6 Contre-projet indirect

6.1 Procédure préliminaire, notamment procédure de consultation

Une consultation relative au contre-projet indirect a eu lieu du 20 décembre 2024 au 3 avril 2025.

Une majorité des cantons ainsi que la conférence des directeurs cantonaux de l’énergie (EnDK) rejettent le contre-projet indirect. À l’inverse, les cantons d’Argovie, des Grisons, de Nidwald, de Saint-Gall, du Tessin, d’Uri, de Zoug et de Zurich soutiennent le contre-projet. Toutefois, ce soutien est, dans l’ensemble, soumis à la condition que le cadre (notamment le financement et la procédure d’autorisation) soit défini et que l’existence des énergies renouvelables (en particulier la force hydraulique) soit garantie. La plupart des cantons se rallient à l’avis négatif de l’EnDK qui demande au Conseil fédéral de dresser un état des lieux stratégique et technique concernant une éventuelle levée de l’interdiction des autorisations générales pour les nouvelles centrales nucléaires et de définir les conditions générales pour de nouvelles centrales nucléaires avant de prendre une décision aussi décisive en matière de politique énergétique.

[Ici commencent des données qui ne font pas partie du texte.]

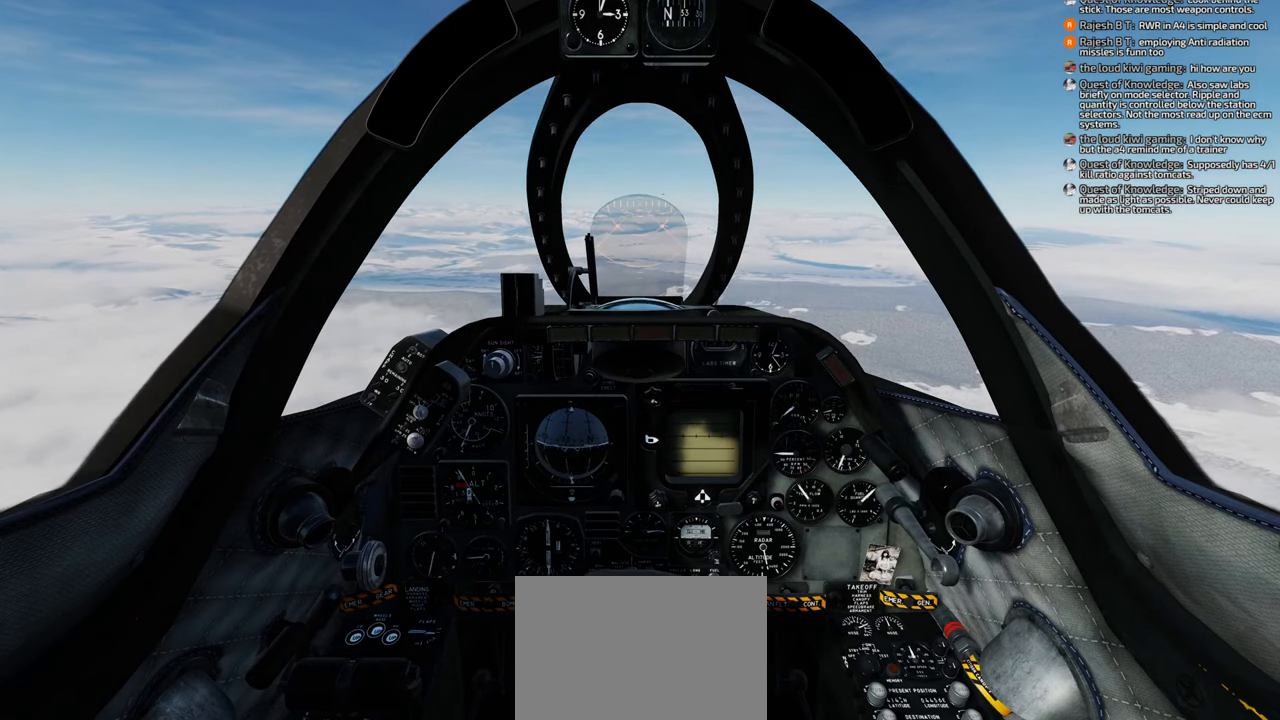
{"buttons": [], "left_stick": "center", "right_stick": "center", "events": []}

Parmi les partis représentés à l’Assemblée fédérale, le PLR, l’UDF et l’UDC soutiennent le projet, tandis que les autres partis (Le Centre, PVL, PS, Les VERT-E-S, PEV) le rejettent.

La majorité des organisations du secteur économique soutiennent le contre-projet, tandis que les organisations environnementales le rejettent. L’Association des entreprises électriques suisses et les trois grands fournisseurs d’énergie BKW, Alpiq et Axpo sont favorables au contre-projet.

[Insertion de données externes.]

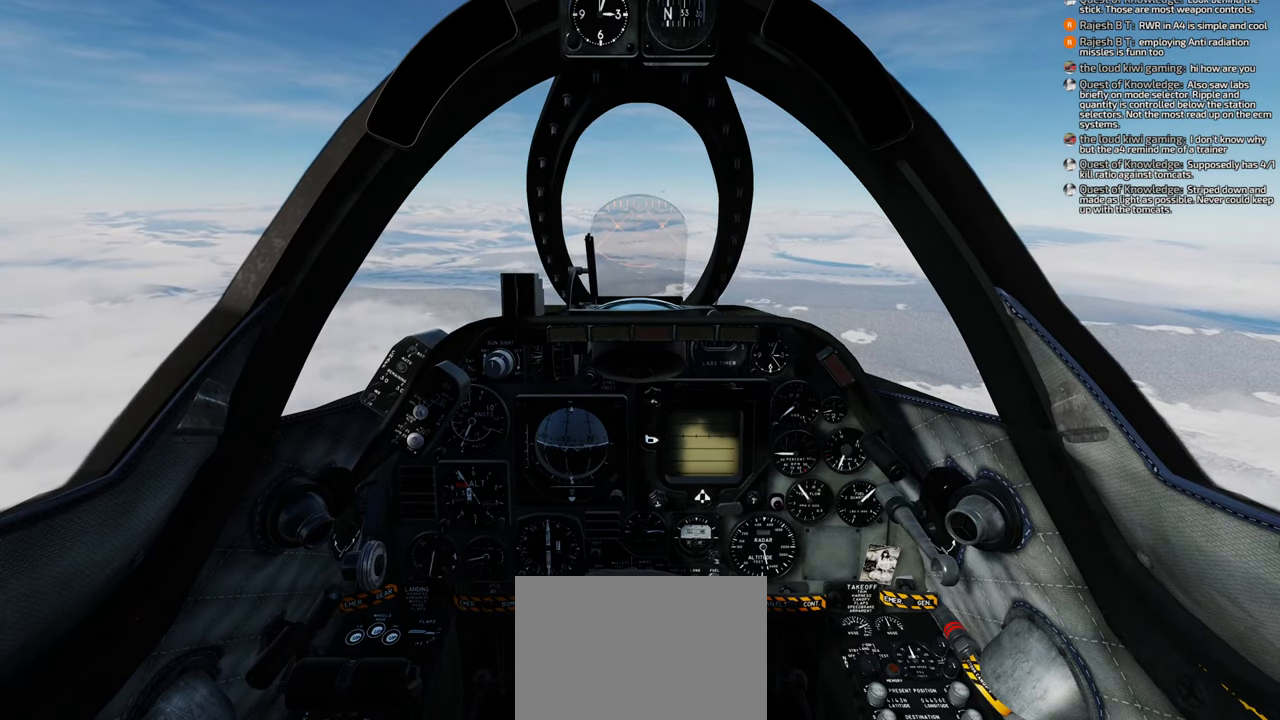
{"buttons": [], "left_stick": "center", "right_stick": "center", "events": []}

Outre les points critiqués par l’EnDK, les principaux arguments opposés au contre-projet sont les suivants: le contre-projet indirect doit soit confirmer explicitement les conditions générales réglementaires pour la planification et la construction d’éventuelles nouvelles centrales nucléaires, soit les redéfinir. Les coûts élevés attendus pour la construction de nouvelles centrales nucléaires, le financement peu clair, la gestion des déchets et le stockage final, les aspects liés à la sécurité, la longue durée de construction de nouvelles centrales nucléaires ainsi qu’une situation de concurrence avec les énergies renouvelables et la crainte que le développement rapide des énergies renouvelables soit ainsi entravé inutilement sont par ailleurs critiqués. Du côté des partisans, les arguments suivants l’emportent: l’ouverture technologique, le maintien d’options pour l’approvisionnement énergétique à l’avenir, la production d’énergie en ruban, la garantie des importants besoins supplémentaires en électricité dans le futur, notamment durant le semestre d’hiver, et la correction de la Stratégie énergétique 2050.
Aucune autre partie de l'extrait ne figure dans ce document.